The history of railway system in Eritrea goes back to the time of Italian colonization over Eritrea mainly for the purpose of transporting Italian war machines to the highland. Originally the railway system was meant to connect Massawa with Asmara but later after the then Italian ruler felt he has the power to conquer Kassala thought to enlarge the system to the area but it stopped short to reach only up to Bisha.
Construction of the railway system began in 1887 from the city of Massawa heading towards Asmara. The construction of the railway had to go through difficult and challenging mountains and high cliffs and that it had to take substantial engineering works and hard work and that it took several years to reach Asmara in 1911, in 1922 to Keren and in 1932 to Bisha.
The construction of line had also to take difficult and narrow turns and to fit that narrow gauge railway had to be applied. The line required 36 bridges and 39 tunnels. That was considered at that time renowned world class achievement.
By 1935 the railway line was so much busy carrying quantities of supplies for the Italian war effort to control Ethiopia and that the line saw 30 trains daily and by 1965 the line was carrying nearly half a million passengers a year as well as 200,000 tones of freight.
However, from 1941 the progress of the railway line began to see its set backs.

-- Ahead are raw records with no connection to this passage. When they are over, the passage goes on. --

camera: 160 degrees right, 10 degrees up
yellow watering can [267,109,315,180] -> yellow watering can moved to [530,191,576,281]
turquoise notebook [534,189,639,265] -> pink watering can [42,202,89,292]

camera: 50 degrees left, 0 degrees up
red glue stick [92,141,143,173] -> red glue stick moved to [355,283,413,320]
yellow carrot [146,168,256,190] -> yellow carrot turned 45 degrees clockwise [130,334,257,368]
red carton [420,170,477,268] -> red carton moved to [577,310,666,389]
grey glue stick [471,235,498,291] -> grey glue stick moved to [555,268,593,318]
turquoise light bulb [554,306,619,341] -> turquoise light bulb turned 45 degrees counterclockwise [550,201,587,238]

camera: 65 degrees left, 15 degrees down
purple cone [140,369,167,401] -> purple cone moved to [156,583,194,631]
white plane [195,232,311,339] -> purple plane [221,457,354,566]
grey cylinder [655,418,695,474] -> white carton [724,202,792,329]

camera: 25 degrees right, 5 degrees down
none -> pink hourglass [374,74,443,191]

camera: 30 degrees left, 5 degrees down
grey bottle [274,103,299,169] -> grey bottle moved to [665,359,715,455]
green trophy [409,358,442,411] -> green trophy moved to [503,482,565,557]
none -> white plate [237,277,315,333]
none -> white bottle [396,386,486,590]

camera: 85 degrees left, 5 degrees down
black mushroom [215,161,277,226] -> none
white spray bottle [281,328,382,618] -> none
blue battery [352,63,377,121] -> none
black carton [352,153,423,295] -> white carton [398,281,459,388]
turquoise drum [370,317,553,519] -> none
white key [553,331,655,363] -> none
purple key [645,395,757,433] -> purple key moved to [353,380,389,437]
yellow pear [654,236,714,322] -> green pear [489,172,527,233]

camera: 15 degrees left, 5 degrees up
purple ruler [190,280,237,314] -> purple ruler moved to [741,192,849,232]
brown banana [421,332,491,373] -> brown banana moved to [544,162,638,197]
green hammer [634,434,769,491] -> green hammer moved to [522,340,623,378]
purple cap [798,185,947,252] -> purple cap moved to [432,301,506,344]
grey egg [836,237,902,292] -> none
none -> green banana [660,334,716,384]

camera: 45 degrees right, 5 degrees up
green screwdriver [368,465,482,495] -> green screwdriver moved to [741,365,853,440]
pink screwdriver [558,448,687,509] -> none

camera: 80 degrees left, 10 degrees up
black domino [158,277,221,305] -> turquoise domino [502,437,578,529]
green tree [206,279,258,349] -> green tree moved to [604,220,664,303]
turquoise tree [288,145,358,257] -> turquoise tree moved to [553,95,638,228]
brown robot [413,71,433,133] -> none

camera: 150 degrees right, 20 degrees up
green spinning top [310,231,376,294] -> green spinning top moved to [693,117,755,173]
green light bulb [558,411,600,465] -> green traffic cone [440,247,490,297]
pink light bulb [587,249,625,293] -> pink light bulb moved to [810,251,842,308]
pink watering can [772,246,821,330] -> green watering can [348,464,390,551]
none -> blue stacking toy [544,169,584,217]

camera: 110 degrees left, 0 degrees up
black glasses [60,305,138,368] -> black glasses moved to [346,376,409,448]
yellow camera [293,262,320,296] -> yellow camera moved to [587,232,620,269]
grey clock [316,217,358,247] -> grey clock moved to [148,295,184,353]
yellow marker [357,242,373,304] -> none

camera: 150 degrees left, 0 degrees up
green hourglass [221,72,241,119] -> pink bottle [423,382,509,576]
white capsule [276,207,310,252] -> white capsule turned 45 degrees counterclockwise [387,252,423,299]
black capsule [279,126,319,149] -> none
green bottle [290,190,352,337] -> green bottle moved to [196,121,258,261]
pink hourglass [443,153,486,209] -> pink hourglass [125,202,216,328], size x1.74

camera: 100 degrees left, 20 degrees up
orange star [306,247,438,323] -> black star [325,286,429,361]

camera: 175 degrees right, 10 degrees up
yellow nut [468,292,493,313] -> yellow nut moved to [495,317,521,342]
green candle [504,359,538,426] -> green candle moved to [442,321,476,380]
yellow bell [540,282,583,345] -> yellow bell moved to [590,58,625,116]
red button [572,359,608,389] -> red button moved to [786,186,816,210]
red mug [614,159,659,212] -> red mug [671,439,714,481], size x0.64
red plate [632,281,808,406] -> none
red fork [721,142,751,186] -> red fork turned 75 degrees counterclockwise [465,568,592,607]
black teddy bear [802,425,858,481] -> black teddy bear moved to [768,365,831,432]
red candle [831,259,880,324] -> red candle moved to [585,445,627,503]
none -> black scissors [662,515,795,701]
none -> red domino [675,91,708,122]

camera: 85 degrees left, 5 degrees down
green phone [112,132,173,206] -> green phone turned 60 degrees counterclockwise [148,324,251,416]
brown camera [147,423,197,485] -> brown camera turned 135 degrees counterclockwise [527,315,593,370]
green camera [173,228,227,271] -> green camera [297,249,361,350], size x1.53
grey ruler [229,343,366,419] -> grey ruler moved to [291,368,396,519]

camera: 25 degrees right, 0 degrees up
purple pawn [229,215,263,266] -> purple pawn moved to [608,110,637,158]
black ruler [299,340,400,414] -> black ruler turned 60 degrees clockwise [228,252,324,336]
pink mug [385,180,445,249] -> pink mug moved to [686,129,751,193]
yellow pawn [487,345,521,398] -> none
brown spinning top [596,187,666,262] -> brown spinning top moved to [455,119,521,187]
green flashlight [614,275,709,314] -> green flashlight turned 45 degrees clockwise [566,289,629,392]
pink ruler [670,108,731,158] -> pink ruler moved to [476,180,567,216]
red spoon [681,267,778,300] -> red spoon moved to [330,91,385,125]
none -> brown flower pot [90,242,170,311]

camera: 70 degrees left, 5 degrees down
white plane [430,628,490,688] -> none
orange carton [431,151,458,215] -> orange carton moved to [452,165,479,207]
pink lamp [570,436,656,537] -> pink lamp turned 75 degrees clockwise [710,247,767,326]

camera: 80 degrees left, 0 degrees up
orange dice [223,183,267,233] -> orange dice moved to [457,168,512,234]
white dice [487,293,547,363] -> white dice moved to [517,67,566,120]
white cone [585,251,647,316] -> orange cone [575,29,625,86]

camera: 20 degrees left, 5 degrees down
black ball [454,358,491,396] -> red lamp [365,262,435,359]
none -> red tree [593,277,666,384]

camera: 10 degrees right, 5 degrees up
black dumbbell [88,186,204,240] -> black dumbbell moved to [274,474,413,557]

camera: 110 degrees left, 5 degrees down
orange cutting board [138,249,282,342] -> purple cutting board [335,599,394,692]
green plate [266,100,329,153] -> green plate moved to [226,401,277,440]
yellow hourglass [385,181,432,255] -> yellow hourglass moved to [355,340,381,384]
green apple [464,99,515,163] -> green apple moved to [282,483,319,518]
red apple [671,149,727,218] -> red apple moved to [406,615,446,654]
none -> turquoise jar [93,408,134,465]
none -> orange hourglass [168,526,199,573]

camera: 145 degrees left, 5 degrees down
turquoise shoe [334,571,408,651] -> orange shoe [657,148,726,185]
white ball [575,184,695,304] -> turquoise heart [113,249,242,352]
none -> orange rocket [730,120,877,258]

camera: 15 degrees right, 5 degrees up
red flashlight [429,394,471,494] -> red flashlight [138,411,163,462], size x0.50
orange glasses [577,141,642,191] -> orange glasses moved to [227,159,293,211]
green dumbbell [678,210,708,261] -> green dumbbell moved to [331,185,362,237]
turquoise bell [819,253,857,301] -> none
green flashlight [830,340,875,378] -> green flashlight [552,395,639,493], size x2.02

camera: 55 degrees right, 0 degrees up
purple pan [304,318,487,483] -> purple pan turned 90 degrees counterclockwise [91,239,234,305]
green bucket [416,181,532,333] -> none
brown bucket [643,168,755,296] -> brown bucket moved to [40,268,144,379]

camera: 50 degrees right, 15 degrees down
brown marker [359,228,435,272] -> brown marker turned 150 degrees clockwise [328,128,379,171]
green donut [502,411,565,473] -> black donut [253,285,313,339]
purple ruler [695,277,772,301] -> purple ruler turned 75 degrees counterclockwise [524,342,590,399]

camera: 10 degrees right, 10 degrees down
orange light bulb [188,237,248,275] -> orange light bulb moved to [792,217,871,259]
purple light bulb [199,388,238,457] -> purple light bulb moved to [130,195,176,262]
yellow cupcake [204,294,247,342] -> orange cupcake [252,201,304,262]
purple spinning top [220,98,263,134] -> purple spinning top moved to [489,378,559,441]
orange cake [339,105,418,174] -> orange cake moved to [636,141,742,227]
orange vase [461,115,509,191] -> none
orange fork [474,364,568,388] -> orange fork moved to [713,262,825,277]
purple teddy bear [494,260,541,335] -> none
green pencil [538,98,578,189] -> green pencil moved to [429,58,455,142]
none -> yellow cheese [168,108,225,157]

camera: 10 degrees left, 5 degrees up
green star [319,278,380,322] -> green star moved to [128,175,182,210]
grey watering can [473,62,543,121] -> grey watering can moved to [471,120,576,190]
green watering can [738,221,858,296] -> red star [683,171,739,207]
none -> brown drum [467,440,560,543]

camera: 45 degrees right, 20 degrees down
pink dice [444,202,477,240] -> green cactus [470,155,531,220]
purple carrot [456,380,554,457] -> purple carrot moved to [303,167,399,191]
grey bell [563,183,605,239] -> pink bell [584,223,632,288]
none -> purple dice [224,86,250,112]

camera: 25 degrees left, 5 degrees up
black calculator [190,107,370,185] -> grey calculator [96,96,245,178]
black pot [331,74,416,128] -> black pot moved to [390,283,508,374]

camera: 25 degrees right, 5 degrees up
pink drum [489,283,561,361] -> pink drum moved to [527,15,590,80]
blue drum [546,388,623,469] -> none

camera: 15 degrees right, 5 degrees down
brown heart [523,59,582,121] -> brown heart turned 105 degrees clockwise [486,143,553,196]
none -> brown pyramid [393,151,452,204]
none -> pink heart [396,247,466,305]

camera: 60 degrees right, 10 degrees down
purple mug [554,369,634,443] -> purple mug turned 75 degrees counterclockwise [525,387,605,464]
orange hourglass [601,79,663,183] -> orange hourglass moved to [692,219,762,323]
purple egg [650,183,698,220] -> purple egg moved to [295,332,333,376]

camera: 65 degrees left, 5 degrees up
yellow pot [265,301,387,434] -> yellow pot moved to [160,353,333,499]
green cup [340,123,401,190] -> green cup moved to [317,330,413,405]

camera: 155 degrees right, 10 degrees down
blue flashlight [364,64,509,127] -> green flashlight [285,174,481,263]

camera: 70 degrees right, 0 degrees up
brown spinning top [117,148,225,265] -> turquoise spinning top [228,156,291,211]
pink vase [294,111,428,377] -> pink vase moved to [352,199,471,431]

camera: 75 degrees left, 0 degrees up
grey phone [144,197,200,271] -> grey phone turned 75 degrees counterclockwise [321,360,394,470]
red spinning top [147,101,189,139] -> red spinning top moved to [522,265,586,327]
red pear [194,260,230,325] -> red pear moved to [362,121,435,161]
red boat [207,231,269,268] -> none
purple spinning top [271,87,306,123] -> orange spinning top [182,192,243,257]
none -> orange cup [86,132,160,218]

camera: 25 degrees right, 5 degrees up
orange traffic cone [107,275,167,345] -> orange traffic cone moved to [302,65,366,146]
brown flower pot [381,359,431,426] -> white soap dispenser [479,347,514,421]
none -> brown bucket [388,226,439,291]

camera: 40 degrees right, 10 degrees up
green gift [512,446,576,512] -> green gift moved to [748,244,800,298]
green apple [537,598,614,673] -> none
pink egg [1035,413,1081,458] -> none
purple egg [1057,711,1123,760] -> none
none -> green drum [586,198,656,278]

The Allied Forces from 1941 onwards began to demonstrate that they had the upper hand and the Axis members that included Italy were on the run loosing step by step every land the occupied. In 1942 The Italian army was defeated in most parts of Eritrea by the British Army and with that the railway line connecting Agordet with Bisha was destroyed.
During the years to come under the British protectorate, the Eritrean railway line and other port facilities have witnessed more damage and destruction. The British in 1944 dismantled the Italian built, in fact one of the wanders of the time in Africa, Asmara-Massawa Cableway that supplemented the railway as a means of transportation inland, and the equipment was sent to British colonies elsewhere.
In 1953 Eritrea was forcefully and illegally annexed by the Haileselasie regime of Ethiopia. And the railway line successfully operated until the 1970s after which it fall more and more out of use as the armed struggle for Eritrean independence escalated. In 1975 the Derg regime destroyed the railway line and its infrastructure and used the material salvage for construction of fortifications.
That was the end of the railway history for years to come before independence.